» **DATA FOR ANALYSIS**:

━━━━━━

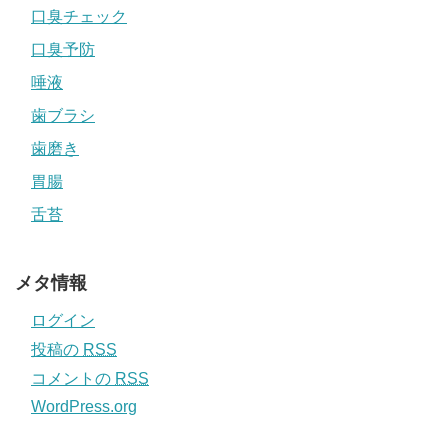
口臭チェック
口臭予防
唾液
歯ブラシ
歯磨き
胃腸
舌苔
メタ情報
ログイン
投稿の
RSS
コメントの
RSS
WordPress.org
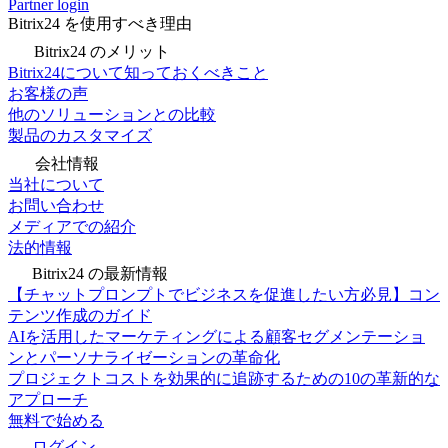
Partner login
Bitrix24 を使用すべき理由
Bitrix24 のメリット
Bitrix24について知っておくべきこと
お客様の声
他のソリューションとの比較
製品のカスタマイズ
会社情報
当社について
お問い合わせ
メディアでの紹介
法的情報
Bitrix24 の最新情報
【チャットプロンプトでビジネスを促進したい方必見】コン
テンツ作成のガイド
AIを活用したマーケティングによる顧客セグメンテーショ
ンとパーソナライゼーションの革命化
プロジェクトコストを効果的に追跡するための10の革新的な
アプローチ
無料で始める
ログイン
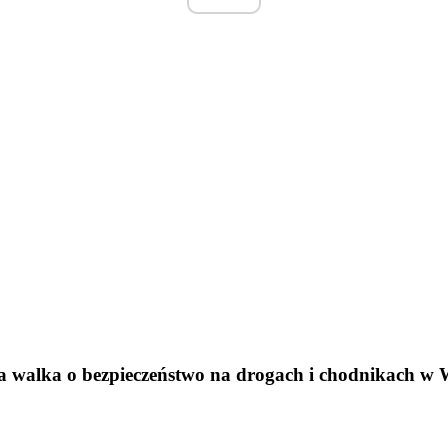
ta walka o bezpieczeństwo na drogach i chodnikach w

━━━━━━

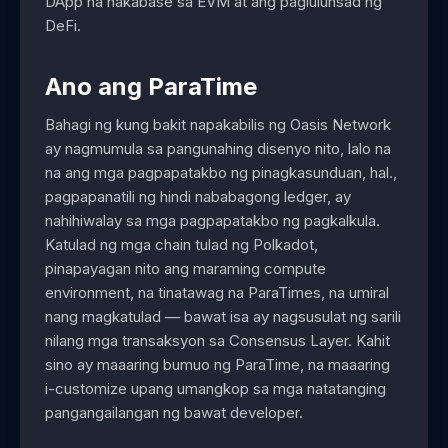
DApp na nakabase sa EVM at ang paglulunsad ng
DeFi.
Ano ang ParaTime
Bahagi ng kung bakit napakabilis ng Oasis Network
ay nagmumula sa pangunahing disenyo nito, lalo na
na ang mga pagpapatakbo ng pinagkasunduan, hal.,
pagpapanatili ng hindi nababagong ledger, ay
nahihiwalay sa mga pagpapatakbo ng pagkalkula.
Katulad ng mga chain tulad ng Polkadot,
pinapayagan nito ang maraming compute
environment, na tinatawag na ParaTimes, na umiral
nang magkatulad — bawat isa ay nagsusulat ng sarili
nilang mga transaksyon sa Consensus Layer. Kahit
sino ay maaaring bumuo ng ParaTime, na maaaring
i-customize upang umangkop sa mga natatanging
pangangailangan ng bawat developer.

━━━━━━

» **WHAT YOU NEED TO DO**: Count the lines in the listing above that contain the string "pagpapatakbo", matching case exactly. Give only the number.

» **OUTPUT BELOW**: 2